Paul Brant, cabinet member for adult health and social care, said intensive care beds in the city were at more than 90% capacity and were soon expected to reach or exceed the levels of occupancy seen during the first wave.
He added: “At the current rate of increase, we would expect Liverpool to surpass the peak of the first wave probably within the next seven to 10 days.”
Mr Anderson, reacting to footage circulating of the crowds on social media, tweeted: “These pictures shame our city.”
He added: “Our health service is creaking, 300 in hospital & 30 people dead in [a] week. Ignoring these facts is why we are in Tier 3 measures.”
Mr Anderson, who previously called for a circuit-breaker lockdown, questioned whether the measures would be enough to tackle the “uncontrollable” spread of the virus and called for unity.
“This city is in a Covid crisis.
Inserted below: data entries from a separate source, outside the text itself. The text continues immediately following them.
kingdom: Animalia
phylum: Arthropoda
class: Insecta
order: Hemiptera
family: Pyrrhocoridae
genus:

It’s an enemy we are really finding it hard to get on top of and defeat,” he said.
“We need to keep working together and pulling together.”
City councillor Nick Small said those involved were “idiots putting themselves, their friends, families and everyone else at risk, destroying jobs and our hospitality sector while they do it”.
Calum Semple, professor of outbreak medicine at the University of Liverpool and a member of the Scientific Advisory Group for Emergencies, said hospitals in the city faced a “dire situation”.
He appeared in a video message issued by the city council and urged the public to “please pay great attention to the regulations that are being brought in”.
Prof Semple said: “We have got over 300 patients in beds and our intensive care capacity is currently running at 90%.
“At this rate we are looking at exceeding healthcare capacity in the next week or so.”
Richard Kemp, leader of the city’s Liberal Democrat group, warned against scapegoating Liverpool’s young people for something involving “at most 300” people.
“What they did was wrong and they should be ashamed of their behaviour,” he said.
“However, we have 60,000 students in our city and a very large number of our resident population under 25.
“This means that 99.99% of the city’s young people behaved themselves last night and should be congratulated for their restraint.”
Liverpool musician Ian McNabb took to social media to support youngsters “partying loud and hard on the last night before the shutdown”.
“If I was 18 I’d be right there with them,” the former frontman of the Icicle Works posted on his Facebook page.
Ch Supt Peter Costello, of Merseyside Police, said: “While we understand the new rules are frustrating for some, we would continue to advise everyone to abide by them – including keeping social distancing – for the safety of everyone.”
Chris Ellerby-Hemmings, co-owner of EmpoweredFit gym in the Wirral, said: “We are not staying open for financial gain but more for our members’ mental and physical well-being.”
One gym owner who has closed his business said it was a “huge blow not just for myself but for the people in the local community who come here”.
Mick Povall, owner of Gravity Health and Fitness in Upton, Wirral, said: “The government carries on about the importance of improving mental health and avoiding obesity during the pandemic and then in the same breath shuts down one of the best tools to achieve those goals.
“If we don’t reopen soon, we might never reopen.”